The patient was successfully treated non-operatively for rupture of lateral meningocele by lumbar puncture. At 10 months post-distal nerve transfers, he got 30° of shoulder abduction and Grade 3+ biceps as per MRC grading. In view of distal humerus fracture, he had 40° of elbow flexion deformity.
In literature, use of coils and embolizing by endovascular technique has been described for pseudomeningocele in root avulsions of brachial plexus  agents. Dural cystic lesions are very common findings to give false-positive or false-negative result on computed tomography (CT) myelography or MRI . Therefore, in cases of root avulsions, such lesions are required to be dealt very carefully.

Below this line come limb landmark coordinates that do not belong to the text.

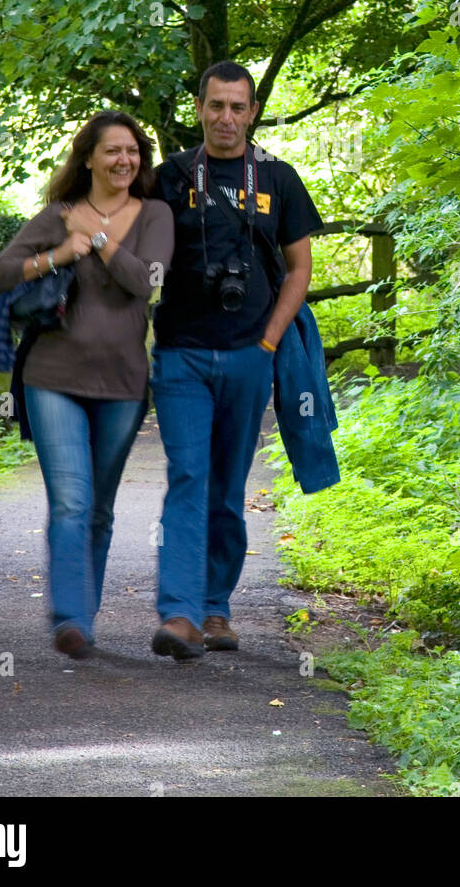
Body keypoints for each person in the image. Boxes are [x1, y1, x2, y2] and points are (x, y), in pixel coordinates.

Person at [149, 61, 323, 660]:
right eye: (215, 106)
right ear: (200, 108)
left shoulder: (279, 177)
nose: (226, 118)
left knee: (226, 486)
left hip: (251, 353)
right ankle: (178, 614)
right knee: (189, 477)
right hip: (181, 356)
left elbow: (300, 268)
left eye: (237, 107)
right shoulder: (169, 178)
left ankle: (216, 609)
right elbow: (129, 250)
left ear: (252, 112)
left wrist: (270, 342)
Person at [0, 111, 174, 659]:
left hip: (122, 385)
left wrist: (96, 241)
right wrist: (57, 254)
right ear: (88, 158)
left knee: (99, 507)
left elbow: (149, 281)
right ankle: (71, 620)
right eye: (112, 151)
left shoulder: (154, 214)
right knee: (71, 500)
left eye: (133, 151)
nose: (124, 160)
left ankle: (83, 614)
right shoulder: (58, 215)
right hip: (53, 377)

Gass et al. had suggested direct laminectomy with suturing of dural tears in 1972 in one of the case reports . Lumbar puncture drainage is used as a treatment of choice in CSF leak while operating large thoracic meningocele successfully by Kim et al. . The neuraminidase activity of brain produces beta-2-transferrin which is a protein variant. So far, it is found only in CSF. Therefore, sensitivity and specificity of detection of beta-2-transferring levels in CSF are very high in comparison with other tests . Glucose detection test for diagnosis of CSF lean is not recommended as bacterial contamination and patients know to have diabetes may provide false readings . Pre-operative analysis of each muscle responsible for diagnosis of root avulsion is very essential and one cannot be relied on CT myelography or MRI findings suggestive of pseudomeningocele . The usual symptoms of post-operative pseudomeningocele leak are postural headache, localized neck pain, and radiculopathy. Early post-operative meningocele ruptures with or without CSF leak can be managed either by CSF drainage by lumbar puncture or percutaneous subarachnoid drainage [10, 11]. This helps in creating a seal and healing of leak site.

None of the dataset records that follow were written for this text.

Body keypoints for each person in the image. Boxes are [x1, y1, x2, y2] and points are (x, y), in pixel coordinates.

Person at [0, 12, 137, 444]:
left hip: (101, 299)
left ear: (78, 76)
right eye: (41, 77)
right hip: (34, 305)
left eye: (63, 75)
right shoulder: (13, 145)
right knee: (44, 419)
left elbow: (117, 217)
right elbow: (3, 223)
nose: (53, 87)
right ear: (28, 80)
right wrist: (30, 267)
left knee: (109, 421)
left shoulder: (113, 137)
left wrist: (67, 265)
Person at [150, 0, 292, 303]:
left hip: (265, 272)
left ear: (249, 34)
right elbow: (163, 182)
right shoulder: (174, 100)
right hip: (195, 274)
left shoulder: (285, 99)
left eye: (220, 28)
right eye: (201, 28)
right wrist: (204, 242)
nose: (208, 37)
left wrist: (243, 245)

Pre-operative MRI is necessary in case of suspicion of root avulsion injury. Meningocele rupture can be fatal. Beta-2-transferin level is more specific test for diagnosing CSF than the HGT. Lumbar puncture and drainage away from neck can be more reliable modality of treatment in case of intraoperative rupture of such cysts. Final result of distal nerve transfer is not affected in such complication and during the management.
Rupture of meningocele during brachial plexus surgery may happen. To confirm the CSF from pleural fluid, beta-transferrin levels and intraoperative HGT have to be done. Repairing of sac with non-absorbable sutures may control the CSF leak but if it does not stop, then epidural drainage must be considered.